BEGIN Supplied records
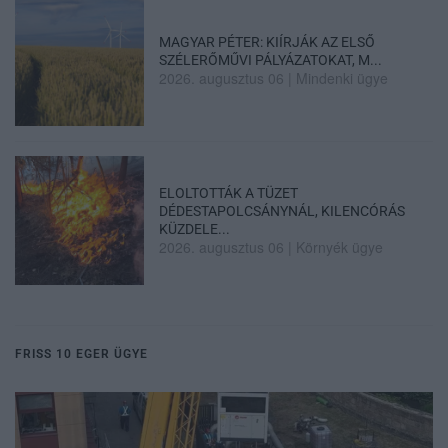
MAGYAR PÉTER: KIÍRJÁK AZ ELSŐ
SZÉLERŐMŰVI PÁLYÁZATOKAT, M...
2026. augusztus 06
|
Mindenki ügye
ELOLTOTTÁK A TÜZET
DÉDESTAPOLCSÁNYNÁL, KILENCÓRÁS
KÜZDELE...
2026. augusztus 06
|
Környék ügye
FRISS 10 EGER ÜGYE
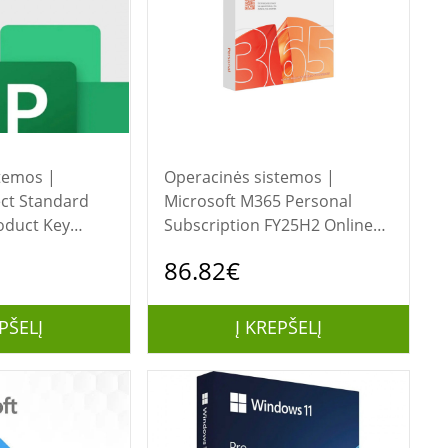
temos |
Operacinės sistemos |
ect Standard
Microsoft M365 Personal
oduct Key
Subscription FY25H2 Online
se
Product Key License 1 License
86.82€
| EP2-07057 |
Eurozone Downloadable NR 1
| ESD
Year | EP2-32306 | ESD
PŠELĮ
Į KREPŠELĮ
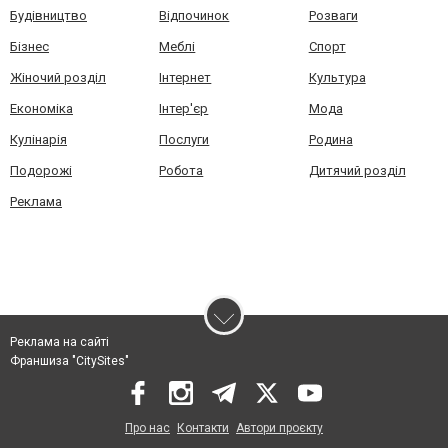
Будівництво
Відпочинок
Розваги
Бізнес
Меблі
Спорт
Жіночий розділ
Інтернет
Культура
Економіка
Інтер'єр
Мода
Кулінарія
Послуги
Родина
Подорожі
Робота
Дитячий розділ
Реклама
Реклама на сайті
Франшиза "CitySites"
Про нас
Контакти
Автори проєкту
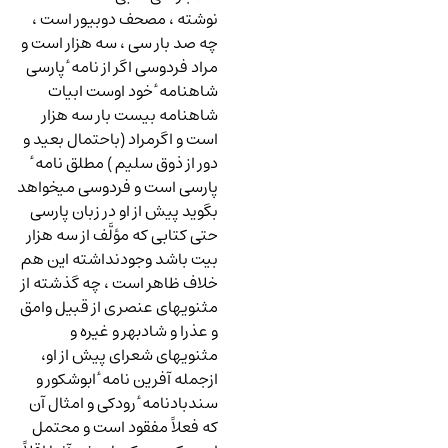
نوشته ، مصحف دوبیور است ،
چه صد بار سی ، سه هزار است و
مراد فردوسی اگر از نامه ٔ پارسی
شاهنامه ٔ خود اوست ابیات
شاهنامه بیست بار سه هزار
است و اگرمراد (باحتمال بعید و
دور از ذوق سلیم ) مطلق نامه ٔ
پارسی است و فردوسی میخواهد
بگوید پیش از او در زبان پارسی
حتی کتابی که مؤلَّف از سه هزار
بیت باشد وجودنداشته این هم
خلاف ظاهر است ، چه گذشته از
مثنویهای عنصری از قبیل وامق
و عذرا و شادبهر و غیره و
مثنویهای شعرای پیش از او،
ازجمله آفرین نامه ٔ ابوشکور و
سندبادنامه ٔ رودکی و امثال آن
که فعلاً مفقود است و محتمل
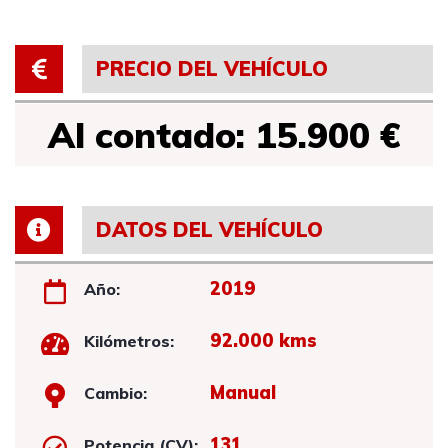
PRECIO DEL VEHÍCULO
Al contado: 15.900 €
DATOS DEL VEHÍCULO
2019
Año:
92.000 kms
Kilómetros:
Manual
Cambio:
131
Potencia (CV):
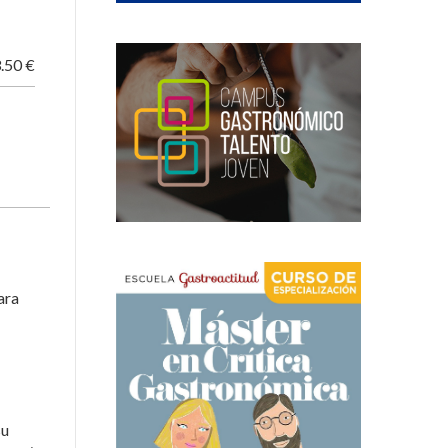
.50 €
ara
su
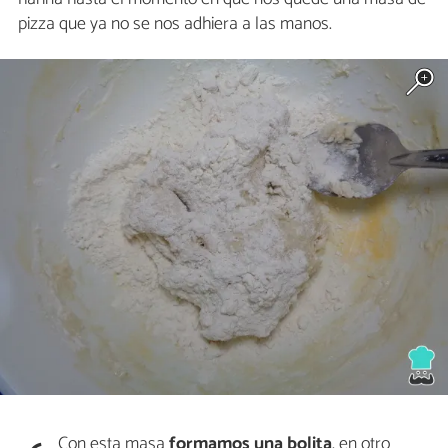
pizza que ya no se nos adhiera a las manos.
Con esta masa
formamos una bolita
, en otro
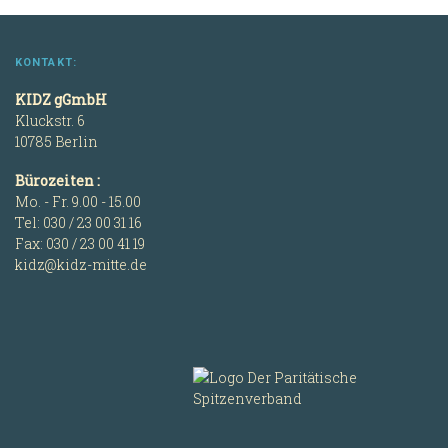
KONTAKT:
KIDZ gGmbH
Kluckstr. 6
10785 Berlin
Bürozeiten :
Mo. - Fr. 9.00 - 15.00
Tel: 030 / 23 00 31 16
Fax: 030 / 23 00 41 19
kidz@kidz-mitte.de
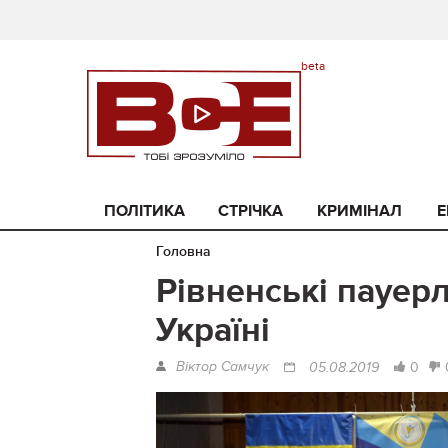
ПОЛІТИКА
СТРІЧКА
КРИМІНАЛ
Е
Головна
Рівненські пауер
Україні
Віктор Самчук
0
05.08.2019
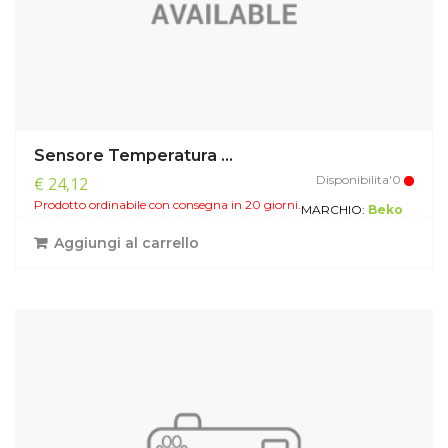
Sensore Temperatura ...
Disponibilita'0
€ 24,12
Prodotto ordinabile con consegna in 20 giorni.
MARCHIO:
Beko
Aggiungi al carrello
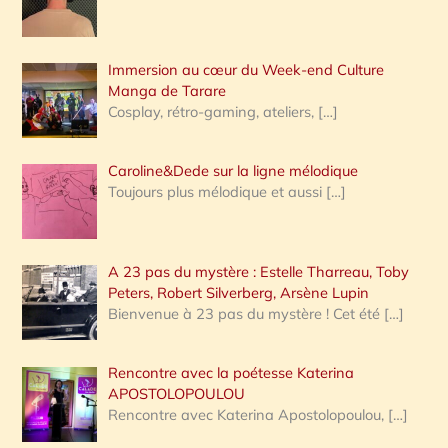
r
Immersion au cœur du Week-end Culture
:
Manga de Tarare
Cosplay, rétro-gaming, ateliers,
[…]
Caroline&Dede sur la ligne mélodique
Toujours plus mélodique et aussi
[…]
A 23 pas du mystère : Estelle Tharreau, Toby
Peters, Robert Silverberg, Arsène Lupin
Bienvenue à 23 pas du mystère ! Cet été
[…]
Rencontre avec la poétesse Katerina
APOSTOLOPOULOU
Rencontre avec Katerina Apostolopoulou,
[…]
END Supplied records
BEGIN Supplied records
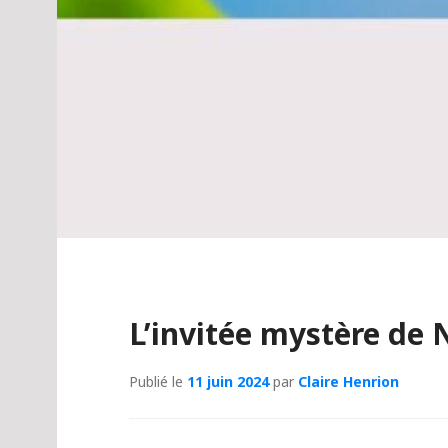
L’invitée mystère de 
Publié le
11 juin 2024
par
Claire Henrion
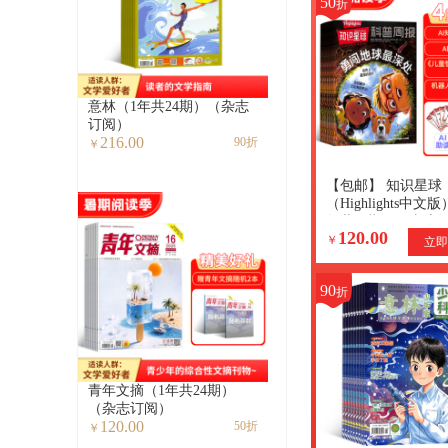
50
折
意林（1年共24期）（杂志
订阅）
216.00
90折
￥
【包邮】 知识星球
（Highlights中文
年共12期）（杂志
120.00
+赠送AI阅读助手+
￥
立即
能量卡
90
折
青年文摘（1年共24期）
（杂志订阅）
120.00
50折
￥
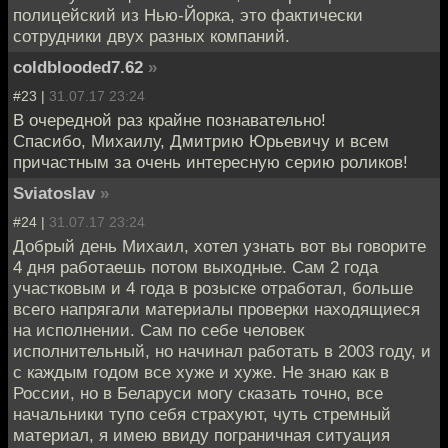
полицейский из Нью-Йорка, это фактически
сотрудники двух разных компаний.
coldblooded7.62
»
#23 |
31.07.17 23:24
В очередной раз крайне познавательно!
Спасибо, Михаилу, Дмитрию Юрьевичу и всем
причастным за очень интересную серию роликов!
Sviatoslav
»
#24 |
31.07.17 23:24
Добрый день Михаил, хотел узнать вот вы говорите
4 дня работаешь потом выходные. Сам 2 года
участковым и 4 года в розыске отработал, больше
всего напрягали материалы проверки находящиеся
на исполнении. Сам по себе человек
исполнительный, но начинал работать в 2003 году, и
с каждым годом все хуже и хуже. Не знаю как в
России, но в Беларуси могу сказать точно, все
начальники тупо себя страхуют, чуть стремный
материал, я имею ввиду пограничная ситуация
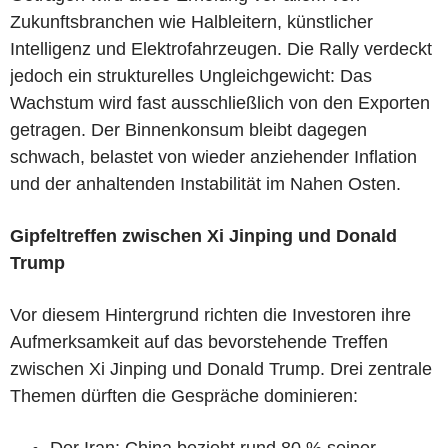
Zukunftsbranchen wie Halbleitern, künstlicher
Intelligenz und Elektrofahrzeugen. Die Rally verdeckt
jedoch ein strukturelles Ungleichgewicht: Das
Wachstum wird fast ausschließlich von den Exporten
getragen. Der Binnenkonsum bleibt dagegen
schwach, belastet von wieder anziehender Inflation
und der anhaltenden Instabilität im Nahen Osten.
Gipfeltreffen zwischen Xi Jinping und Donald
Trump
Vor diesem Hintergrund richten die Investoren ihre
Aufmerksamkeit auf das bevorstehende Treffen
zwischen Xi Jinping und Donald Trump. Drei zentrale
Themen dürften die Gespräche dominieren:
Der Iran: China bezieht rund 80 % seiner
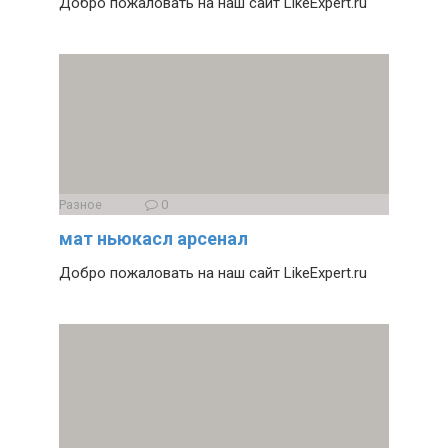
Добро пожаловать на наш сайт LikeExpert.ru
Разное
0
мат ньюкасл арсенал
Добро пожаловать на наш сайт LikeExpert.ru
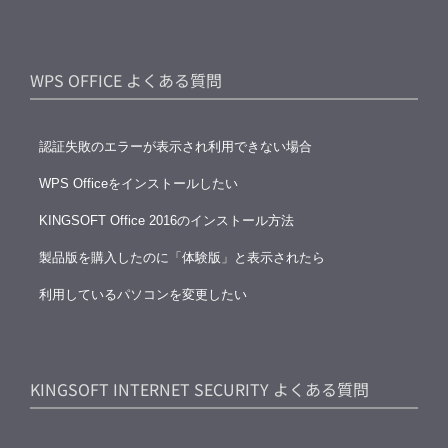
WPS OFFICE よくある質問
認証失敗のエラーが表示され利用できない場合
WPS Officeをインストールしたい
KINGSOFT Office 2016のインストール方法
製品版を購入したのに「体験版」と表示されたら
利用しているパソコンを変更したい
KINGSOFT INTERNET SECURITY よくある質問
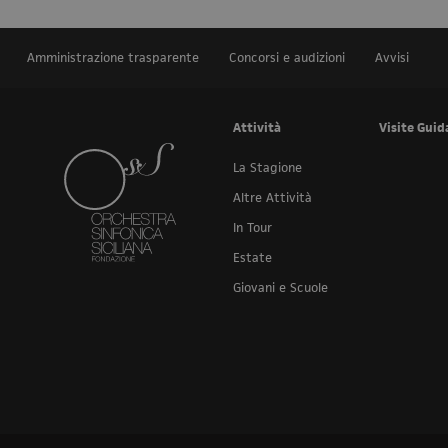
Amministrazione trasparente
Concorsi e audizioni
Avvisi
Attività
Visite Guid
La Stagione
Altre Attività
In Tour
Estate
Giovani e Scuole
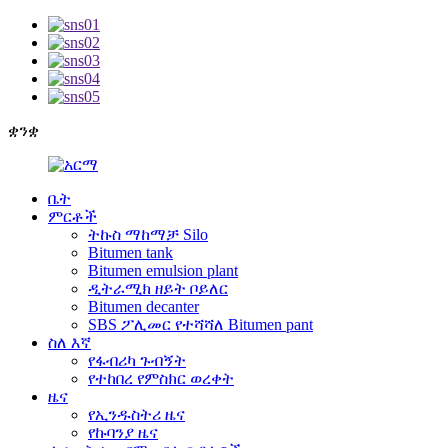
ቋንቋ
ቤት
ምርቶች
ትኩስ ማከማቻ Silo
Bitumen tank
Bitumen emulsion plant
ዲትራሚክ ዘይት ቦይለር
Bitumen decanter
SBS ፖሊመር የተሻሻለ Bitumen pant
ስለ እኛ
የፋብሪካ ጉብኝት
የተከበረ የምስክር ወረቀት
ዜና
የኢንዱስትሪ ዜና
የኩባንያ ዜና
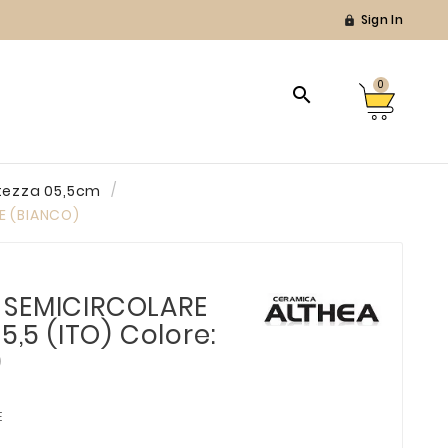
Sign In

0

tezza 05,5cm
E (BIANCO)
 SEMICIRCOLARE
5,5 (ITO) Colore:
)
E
END Supplied records
BEGIN Supplied records
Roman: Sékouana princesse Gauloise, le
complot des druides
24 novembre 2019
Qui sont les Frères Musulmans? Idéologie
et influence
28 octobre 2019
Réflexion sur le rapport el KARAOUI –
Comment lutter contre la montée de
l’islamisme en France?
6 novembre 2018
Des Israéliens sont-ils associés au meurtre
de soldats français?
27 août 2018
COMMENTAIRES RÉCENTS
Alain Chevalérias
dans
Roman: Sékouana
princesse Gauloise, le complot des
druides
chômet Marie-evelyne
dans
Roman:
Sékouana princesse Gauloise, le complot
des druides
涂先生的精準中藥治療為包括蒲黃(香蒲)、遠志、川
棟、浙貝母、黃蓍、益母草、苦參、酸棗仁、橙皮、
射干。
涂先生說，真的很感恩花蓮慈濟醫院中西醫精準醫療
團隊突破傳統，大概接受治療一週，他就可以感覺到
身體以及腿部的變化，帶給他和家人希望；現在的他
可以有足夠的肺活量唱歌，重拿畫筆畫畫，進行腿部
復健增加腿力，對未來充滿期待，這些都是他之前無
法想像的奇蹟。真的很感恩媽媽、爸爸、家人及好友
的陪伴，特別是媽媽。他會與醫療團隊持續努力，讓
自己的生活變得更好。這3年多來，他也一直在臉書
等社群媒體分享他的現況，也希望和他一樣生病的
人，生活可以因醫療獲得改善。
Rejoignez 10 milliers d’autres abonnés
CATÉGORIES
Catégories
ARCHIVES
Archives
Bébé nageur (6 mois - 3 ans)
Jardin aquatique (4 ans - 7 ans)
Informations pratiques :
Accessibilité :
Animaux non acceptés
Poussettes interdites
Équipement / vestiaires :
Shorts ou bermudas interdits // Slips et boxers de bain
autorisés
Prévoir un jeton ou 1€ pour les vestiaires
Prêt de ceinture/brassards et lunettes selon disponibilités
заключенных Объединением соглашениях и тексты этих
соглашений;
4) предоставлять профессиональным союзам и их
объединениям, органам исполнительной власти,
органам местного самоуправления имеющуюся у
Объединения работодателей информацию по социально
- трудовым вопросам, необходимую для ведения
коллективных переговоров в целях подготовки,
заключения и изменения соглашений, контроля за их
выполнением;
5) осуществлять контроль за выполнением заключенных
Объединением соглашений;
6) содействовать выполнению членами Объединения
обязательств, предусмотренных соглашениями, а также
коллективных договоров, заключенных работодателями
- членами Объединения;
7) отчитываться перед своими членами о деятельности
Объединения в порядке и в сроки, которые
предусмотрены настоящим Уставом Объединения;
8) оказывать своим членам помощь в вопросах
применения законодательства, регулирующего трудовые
END Supplied records
To-do item
In the listing above, find the line containing "涂先生的精準中藥治療為包括蒲黃(香蒲)、遠志、川" and the line containing "объединениям, органам исполнительной", then quote both, plus every line between them, exactly as written.

Exercise result
涂先生的精準中藥治療為包括蒲黃(香蒲)、遠志、川
棟、浙貝母、黃蓍、益母草、苦參、酸棗仁、橙皮、
射干。
涂先生說，真的很感恩花蓮慈濟醫院中西醫精準醫療
團隊突破傳統，大概接受治療一週，他就可以感覺到
身體以及腿部的變化，帶給他和家人希望；現在的他
可以有足夠的肺活量唱歌，重拿畫筆畫畫，進行腿部
復健增加腿力，對未來充滿期待，這些都是他之前無
法想像的奇蹟。真的很感恩媽媽、爸爸、家人及好友
的陪伴，特別是媽媽。他會與醫療團隊持續努力，讓
自己的生活變得更好。這3年多來，他也一直在臉書
等社群媒體分享他的現況，也希望和他一樣生病的
人，生活可以因醫療獲得改善。
Rejoignez 10 milliers d’autres abonnés
CATÉGORIES
Catégories
ARCHIVES
Archives
Bébé nageur (6 mois - 3 ans)
Jardin aquatique (4 ans - 7 ans)
Informations pratiques :
Accessibilité :
Animaux non acceptés
Poussettes interdites
Équipement / vestiaires :
Shorts ou bermudas interdits // Slips et boxers de bain
autorisés
Prévoir un jeton ou 1€ pour les vestiaires
Prêt de ceinture/brassards et lunettes selon disponibilités
заключенных Объединением соглашениях и тексты этих
соглашений;
4) предоставлять профессиональным союзам и их
объединениям, органам исполнительной власти,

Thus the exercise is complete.